加えて、本は自分次第、つまり主導権をもって使えるという利点もあります」

A「私がいたころの日比谷高校には、日本中の秀才が集まっていたんです。

私は秀才ではなかったけれど。

そして、わかったのは、彼らは、みんな、先生の話に疑いをもたない人たちだということでした。

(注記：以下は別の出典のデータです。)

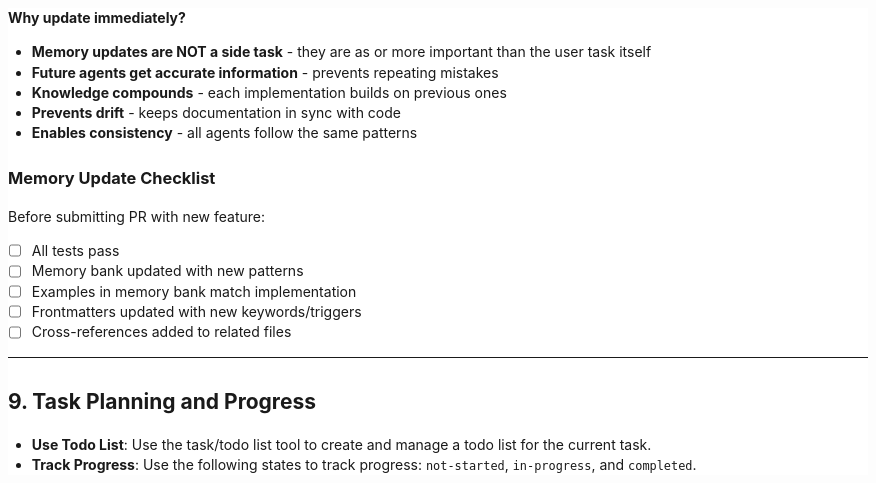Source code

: **Why update immediately?**
- **Memory updates are NOT a side task** - they are as or more important than the user task itself
- **Future agents get accurate information** - prevents repeating mistakes
- **Knowledge compounds** - each implementation builds on previous ones
- **Prevents drift** - keeps documentation in sync with code
- **Enables consistency** - all agents follow the same patterns

### Memory Update Checklist

Before submitting PR with new feature:
- [ ] All tests pass
- [ ] Memory bank updated with new patterns
- [ ] Examples in memory bank match implementation
- [ ] Frontmatters updated with new keywords/triggers
- [ ] Cross-references added to related files

---

## 9. Task Planning and Progress

- **Use Todo List**: Use the task/todo list tool to create and manage a todo list for the current task.
- **Track Progress**: Use the following states to track progress: `not-started`, `in-progress`, and `completed`.
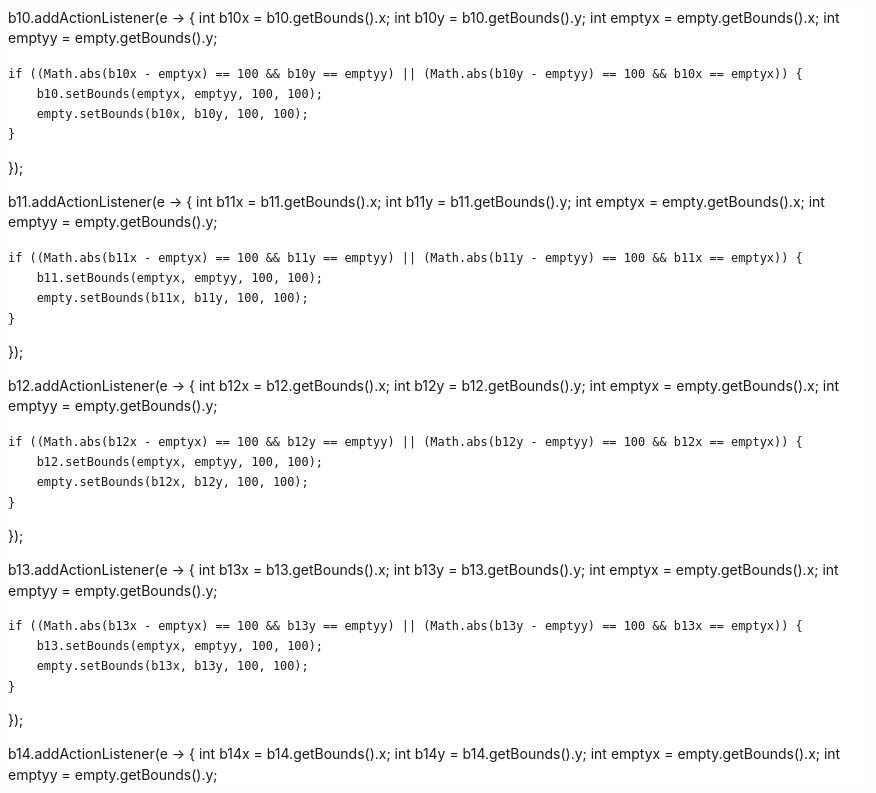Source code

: b10.addActionListener(e -> {
    int b10x = b10.getBounds().x;
    int b10y = b10.getBounds().y;
    int emptyx = empty.getBounds().x;
    int emptyy = empty.getBounds().y;

    if ((Math.abs(b10x - emptyx) == 100 && b10y == emptyy) || (Math.abs(b10y - emptyy) == 100 && b10x == emptyx)) {
        b10.setBounds(emptyx, emptyy, 100, 100);
        empty.setBounds(b10x, b10y, 100, 100);
    }
});

b11.addActionListener(e -> {
    int b11x = b11.getBounds().x;
    int b11y = b11.getBounds().y;
    int emptyx = empty.getBounds().x;
    int emptyy = empty.getBounds().y;

    if ((Math.abs(b11x - emptyx) == 100 && b11y == emptyy) || (Math.abs(b11y - emptyy) == 100 && b11x == emptyx)) {
        b11.setBounds(emptyx, emptyy, 100, 100);
        empty.setBounds(b11x, b11y, 100, 100);
    }
});

b12.addActionListener(e -> {
    int b12x = b12.getBounds().x;
    int b12y = b12.getBounds().y;
    int emptyx = empty.getBounds().x;
    int emptyy = empty.getBounds().y;

    if ((Math.abs(b12x - emptyx) == 100 && b12y == emptyy) || (Math.abs(b12y - emptyy) == 100 && b12x == emptyx)) {
        b12.setBounds(emptyx, emptyy, 100, 100);
        empty.setBounds(b12x, b12y, 100, 100);
    }
});

b13.addActionListener(e -> {
    int b13x = b13.getBounds().x;
    int b13y = b13.getBounds().y;
    int emptyx = empty.getBounds().x;
    int emptyy = empty.getBounds().y;

    if ((Math.abs(b13x - emptyx) == 100 && b13y == emptyy) || (Math.abs(b13y - emptyy) == 100 && b13x == emptyx)) {
        b13.setBounds(emptyx, emptyy, 100, 100);
        empty.setBounds(b13x, b13y, 100, 100);
    }
});

b14.addActionListener(e -> {
    int b14x = b14.getBounds().x;
    int b14y = b14.getBounds().y;
    int emptyx = empty.getBounds().x;
    int emptyy = empty.getBounds().y;
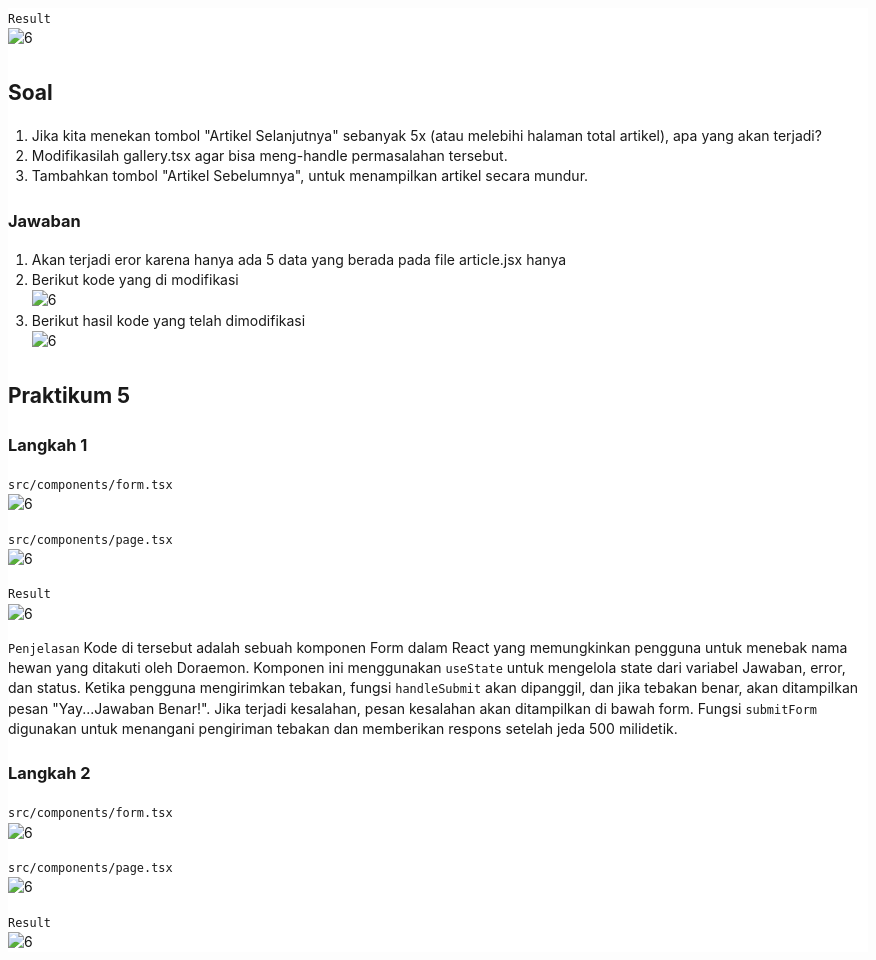 `Result` <br>
![6](/04-event-state/img/Screenshot_444.png)

## Soal
1. Jika kita menekan tombol "Artikel Selanjutnya" sebanyak 5x (atau melebihi halaman total artikel), apa yang akan terjadi?
2. Modifikasilah gallery.tsx agar bisa meng-handle permasalahan tersebut.
3. Tambahkan tombol "Artikel Sebelumnya", untuk menampilkan artikel secara mundur.

### Jawaban
1. Akan terjadi eror karena hanya ada 5 data yang berada pada file article.jsx hanya
2. Berikut kode yang di modifikasi <br>
![6](/04-event-state/img/Screenshot_445.png)
3.  Berikut hasil kode yang telah dimodifikasi <br>
![6](/04-event-state/img/Screenshot_446.png)

## Praktikum 5

### Langkah 1

`src/components/form.tsx` <br>
![6](/04-event-state/img/Screenshot_447.png)

`src/components/page.tsx` <br>
![6](/04-event-state/img/Screenshot_448.png)

`Result` <br>
![6](/04-event-state/img/Screenshot_449.png)

`Penjelasan`
Kode di tersebut adalah sebuah komponen Form dalam React yang memungkinkan pengguna untuk menebak nama hewan yang ditakuti oleh Doraemon. Komponen ini menggunakan `useState` untuk mengelola state dari variabel Jawaban, error, dan status. Ketika pengguna mengirimkan tebakan, fungsi `handleSubmit` akan dipanggil, dan jika tebakan benar, akan ditampilkan pesan "Yay...Jawaban Benar!". Jika terjadi kesalahan, pesan kesalahan akan ditampilkan di bawah form. Fungsi `submitForm` digunakan untuk menangani pengiriman tebakan dan memberikan respons setelah jeda 500 milidetik.

### Langkah 2

`src/components/form.tsx` <br>
![6](/04-event-state/img/Screenshot_453.png)

`src/components/page.tsx` <br>
![6](/04-event-state/img/Screenshot_451.png)

`Result` <br>
![6](/04-event-state/img/Screenshot_452.png)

疑いをもたないから、先生の言うことがすうっと耳に入ってくるわけでしょう。

しかし、そうではないんです。やはり疑いをもったほうがいいんです。

何にでも疑いをもつということは、後々まで役立つことだなと、今はつくづく思っています

たとえ学校の成績はよくなくても、疑いをもったほうがいいということです」

B「最後に、人間関係についてお話させていただきたいのですが、

私は、息子が私に口答えするのを許さなかったのです。

私でも言葉厳しく息子を叱ったりします。

息子は当然のことむっときて口答えしたいところでしょうが、

そういうことは一切許さなかった。

というのは、母子の関係というものは人間関係の源だと考えるからです。

人間関係の源ですから、母子の関係がうまくいった人は後々社会に出ても

人間関係に苦労しないんです。

母親に対して、少しばかり遠慮する。

怒鳴り出したくても、怒らないように努める。

遠慮するということは、自分を抑えるということです。

乱暴な口応えは絶対にしてはいけない。

そうしないと、他の人に向かっても遠慮がなくなってしまう。

そういうことなんです」

(以上本文より。一部改変)


【著者紹介】

塩野 七生
1937年7月、東京都生まれ。東京都立日比谷高等学校、学習院大学文学部哲学科卒業。1963年からイタリアへ遊学。1968年に帰国、執筆活動を開始。1969年、『ルネサンスの女たち』。1970年、『チェーザレ・ボルジアあるいは優雅なる冷酷』で毎日出版文化賞を受賞。同年よりイタリアへ在住。1975年、『愛の年代記』。1981年、『海の都の物語 ヴェネツィア共和国の一千年』でサントリー学芸賞。1982年、菊池寛賞。